**Directions:** Print each line of the material again, keeping everything exact.

==== Task inputs

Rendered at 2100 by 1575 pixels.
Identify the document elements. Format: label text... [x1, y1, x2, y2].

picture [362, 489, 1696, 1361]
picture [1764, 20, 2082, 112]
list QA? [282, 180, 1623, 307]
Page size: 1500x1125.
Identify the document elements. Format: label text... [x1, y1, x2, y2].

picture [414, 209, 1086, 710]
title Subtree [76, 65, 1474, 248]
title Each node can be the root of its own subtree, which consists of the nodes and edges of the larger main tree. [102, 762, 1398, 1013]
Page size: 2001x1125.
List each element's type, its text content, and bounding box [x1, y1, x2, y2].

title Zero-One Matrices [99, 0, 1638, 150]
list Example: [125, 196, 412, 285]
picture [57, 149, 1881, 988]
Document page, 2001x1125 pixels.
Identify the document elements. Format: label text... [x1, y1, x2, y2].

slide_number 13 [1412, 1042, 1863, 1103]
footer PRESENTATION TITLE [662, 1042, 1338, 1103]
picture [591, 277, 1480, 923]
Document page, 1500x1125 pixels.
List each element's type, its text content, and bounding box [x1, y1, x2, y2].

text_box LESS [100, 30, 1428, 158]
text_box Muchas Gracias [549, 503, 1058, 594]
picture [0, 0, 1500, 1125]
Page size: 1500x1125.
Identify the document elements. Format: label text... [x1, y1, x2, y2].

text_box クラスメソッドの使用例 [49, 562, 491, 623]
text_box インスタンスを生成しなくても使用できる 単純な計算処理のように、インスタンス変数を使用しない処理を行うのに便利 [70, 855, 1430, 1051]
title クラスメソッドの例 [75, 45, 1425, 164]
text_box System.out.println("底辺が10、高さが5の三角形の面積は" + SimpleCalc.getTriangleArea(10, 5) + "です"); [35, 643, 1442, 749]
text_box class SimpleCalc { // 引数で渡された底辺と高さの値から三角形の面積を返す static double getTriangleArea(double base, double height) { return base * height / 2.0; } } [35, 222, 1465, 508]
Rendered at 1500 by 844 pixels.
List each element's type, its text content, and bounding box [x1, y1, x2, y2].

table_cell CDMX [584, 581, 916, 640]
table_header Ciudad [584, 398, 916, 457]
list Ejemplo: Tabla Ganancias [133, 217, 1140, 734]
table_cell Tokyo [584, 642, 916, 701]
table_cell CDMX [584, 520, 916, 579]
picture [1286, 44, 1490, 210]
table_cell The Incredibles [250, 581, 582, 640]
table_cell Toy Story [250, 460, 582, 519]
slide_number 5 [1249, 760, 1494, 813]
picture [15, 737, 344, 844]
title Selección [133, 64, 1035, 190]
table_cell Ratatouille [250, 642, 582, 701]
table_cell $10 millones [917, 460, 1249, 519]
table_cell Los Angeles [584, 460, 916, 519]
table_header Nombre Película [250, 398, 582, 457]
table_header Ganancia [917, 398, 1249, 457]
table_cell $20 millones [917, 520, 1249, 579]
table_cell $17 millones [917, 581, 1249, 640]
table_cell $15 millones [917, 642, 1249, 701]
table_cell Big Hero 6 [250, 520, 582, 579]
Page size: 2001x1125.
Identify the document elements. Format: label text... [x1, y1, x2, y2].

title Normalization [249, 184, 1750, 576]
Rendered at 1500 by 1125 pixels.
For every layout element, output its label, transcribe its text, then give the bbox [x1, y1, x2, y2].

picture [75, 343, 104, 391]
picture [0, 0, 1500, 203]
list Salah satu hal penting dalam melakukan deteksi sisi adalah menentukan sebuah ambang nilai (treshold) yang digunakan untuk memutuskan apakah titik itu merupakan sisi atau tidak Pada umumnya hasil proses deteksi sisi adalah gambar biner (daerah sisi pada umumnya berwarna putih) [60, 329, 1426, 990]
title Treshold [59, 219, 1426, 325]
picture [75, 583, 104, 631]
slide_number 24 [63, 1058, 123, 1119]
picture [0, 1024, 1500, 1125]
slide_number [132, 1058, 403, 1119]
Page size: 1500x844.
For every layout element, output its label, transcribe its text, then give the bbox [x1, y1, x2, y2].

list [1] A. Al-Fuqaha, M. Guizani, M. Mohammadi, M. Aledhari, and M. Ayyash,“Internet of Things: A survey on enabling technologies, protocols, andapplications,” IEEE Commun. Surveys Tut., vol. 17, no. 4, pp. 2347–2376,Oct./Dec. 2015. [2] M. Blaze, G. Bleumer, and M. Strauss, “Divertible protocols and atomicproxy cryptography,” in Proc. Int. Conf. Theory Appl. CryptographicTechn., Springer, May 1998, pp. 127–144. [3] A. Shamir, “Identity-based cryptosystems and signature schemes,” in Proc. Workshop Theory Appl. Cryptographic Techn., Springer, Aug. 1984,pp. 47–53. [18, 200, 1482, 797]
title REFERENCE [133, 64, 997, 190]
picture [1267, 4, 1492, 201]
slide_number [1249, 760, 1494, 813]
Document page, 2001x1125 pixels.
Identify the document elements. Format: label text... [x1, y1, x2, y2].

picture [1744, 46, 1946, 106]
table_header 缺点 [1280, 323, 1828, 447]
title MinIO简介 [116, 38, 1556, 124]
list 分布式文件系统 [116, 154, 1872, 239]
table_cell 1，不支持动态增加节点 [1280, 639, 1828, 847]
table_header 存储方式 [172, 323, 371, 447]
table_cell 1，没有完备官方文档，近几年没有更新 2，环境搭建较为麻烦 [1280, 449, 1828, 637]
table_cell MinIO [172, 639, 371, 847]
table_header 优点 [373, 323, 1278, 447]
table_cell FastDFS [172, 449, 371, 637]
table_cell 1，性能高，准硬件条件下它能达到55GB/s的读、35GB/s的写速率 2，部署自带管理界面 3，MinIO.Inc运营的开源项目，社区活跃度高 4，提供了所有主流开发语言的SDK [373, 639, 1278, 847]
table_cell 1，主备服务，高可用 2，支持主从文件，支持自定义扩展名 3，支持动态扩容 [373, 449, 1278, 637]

========

**Expected answer:**
Rendered at 2100 by 1575 pixels.
Identify the document elements. Format: label text... [x1, y1, x2, y2].

picture [362, 489, 1696, 1361]
picture [1764, 20, 2082, 112]
list QA? [282, 180, 1623, 307]
Page size: 1500x1125.
Identify the document elements. Format: label text... [x1, y1, x2, y2].

picture [414, 209, 1086, 710]
title Subtree [76, 65, 1474, 248]
title Each node can be the root of its own subtree, which consists of the nodes and edges of the larger main tree. [102, 762, 1398, 1013]
Page size: 2001x1125.
List each element's type, its text content, and bounding box [x1, y1, x2, y2].

title Zero-One Matrices [99, 0, 1638, 150]
list Example: [125, 196, 412, 285]
picture [57, 149, 1881, 988]
Document page, 2001x1125 pixels.
Identify the document elements. Format: label text... [x1, y1, x2, y2].

slide_number 13 [1412, 1042, 1863, 1103]
footer PRESENTATION TITLE [662, 1042, 1338, 1103]
picture [591, 277, 1480, 923]
Document page, 1500x1125 pixels.
List each element's type, its text content, and bounding box [x1, y1, x2, y2].

text_box LESS [100, 30, 1428, 158]
text_box Muchas Gracias [549, 503, 1058, 594]
picture [0, 0, 1500, 1125]
Page size: 1500x1125.
Identify the document elements. Format: label text... [x1, y1, x2, y2].

text_box クラスメソッドの使用例 [49, 562, 491, 623]
text_box インスタンスを生成しなくても使用できる 単純な計算処理のように、インスタンス変数を使用しない処理を行うのに便利 [70, 855, 1430, 1051]
title クラスメソッドの例 [75, 45, 1425, 164]
text_box System.out.println("底辺が10、高さが5の三角形の面積は" + SimpleCalc.getTriangleArea(10, 5) + "です"); [35, 643, 1442, 749]
text_box class SimpleCalc { // 引数で渡された底辺と高さの値から三角形の面積を返す static double getTriangleArea(double base, double height) { return base * height / 2.0; } } [35, 222, 1465, 508]
Rendered at 1500 by 844 pixels.
List each element's type, its text content, and bounding box [x1, y1, x2, y2].

table_cell CDMX [584, 581, 916, 640]
table_header Ciudad [584, 398, 916, 457]
list Ejemplo: Tabla Ganancias [133, 217, 1140, 734]
table_cell Tokyo [584, 642, 916, 701]
table_cell CDMX [584, 520, 916, 579]
picture [1286, 44, 1490, 210]
table_cell The Incredibles [250, 581, 582, 640]
table_cell Toy Story [250, 460, 582, 519]
slide_number 5 [1249, 760, 1494, 813]
picture [15, 737, 344, 844]
title Selección [133, 64, 1035, 190]
table_cell Ratatouille [250, 642, 582, 701]
table_cell $10 millones [917, 460, 1249, 519]
table_cell Los Angeles [584, 460, 916, 519]
table_header Nombre Película [250, 398, 582, 457]
table_header Ganancia [917, 398, 1249, 457]
table_cell $20 millones [917, 520, 1249, 579]
table_cell $17 millones [917, 581, 1249, 640]
table_cell $15 millones [917, 642, 1249, 701]
table_cell Big Hero 6 [250, 520, 582, 579]
Page size: 2001x1125.
Identify the document elements. Format: label text... [x1, y1, x2, y2].

title Normalization [249, 184, 1750, 576]
Rendered at 1500 by 1125 pixels.
For every layout element, output its label, transcribe its text, then give the bbox [x1, y1, x2, y2].

picture [75, 343, 104, 391]
picture [0, 0, 1500, 203]
list Salah satu hal penting dalam melakukan deteksi sisi adalah menentukan sebuah ambang nilai (treshold) yang digunakan untuk memutuskan apakah titik itu merupakan sisi atau tidak Pada umumnya hasil proses deteksi sisi adalah gambar biner (daerah sisi pada umumnya berwarna putih) [60, 329, 1426, 990]
title Treshold [59, 219, 1426, 325]
picture [75, 583, 104, 631]
slide_number 24 [63, 1058, 123, 1119]
picture [0, 1024, 1500, 1125]
slide_number [132, 1058, 403, 1119]
Page size: 1500x844.
For every layout element, output its label, transcribe its text, then give the bbox [x1, y1, x2, y2].

list [1] A. Al-Fuqaha, M. Guizani, M. Mohammadi, M. Aledhari, and M. Ayyash,“Internet of Things: A survey on enabling technologies, protocols, andapplications,” IEEE Commun. Surveys Tut., vol. 17, no. 4, pp. 2347–2376,Oct./Dec. 2015. [2] M. Blaze, G. Bleumer, and M. Strauss, “Divertible protocols and atomicproxy cryptography,” in Proc. Int. Conf. Theory Appl. CryptographicTechn., Springer, May 1998, pp. 127–144. [3] A. Shamir, “Identity-based cryptosystems and signature schemes,” in Proc. Workshop Theory Appl. Cryptographic Techn., Springer, Aug. 1984,pp. 47–53. [18, 200, 1482, 797]
title REFERENCE [133, 64, 997, 190]
picture [1267, 4, 1492, 201]
slide_number [1249, 760, 1494, 813]
Document page, 2001x1125 pixels.
Identify the document elements. Format: label text... [x1, y1, x2, y2].

picture [1744, 46, 1946, 106]
table_header 缺点 [1280, 323, 1828, 447]
title MinIO简介 [116, 38, 1556, 124]
list 分布式文件系统 [116, 154, 1872, 239]
table_cell 1，不支持动态增加节点 [1280, 639, 1828, 847]
table_header 存储方式 [172, 323, 371, 447]
table_cell 1，没有完备官方文档，近几年没有更新 2，环境搭建较为麻烦 [1280, 449, 1828, 637]
table_cell MinIO [172, 639, 371, 847]
table_header 优点 [373, 323, 1278, 447]
table_cell FastDFS [172, 449, 371, 637]
table_cell 1，性能高，准硬件条件下它能达到55GB/s的读、35GB/s的写速率 2，部署自带管理界面 3，MinIO.Inc运营的开源项目，社区活跃度高 4，提供了所有主流开发语言的SDK [373, 639, 1278, 847]
table_cell 1，主备服务，高可用 2，支持主从文件，支持自定义扩展名 3，支持动态扩容 [373, 449, 1278, 637]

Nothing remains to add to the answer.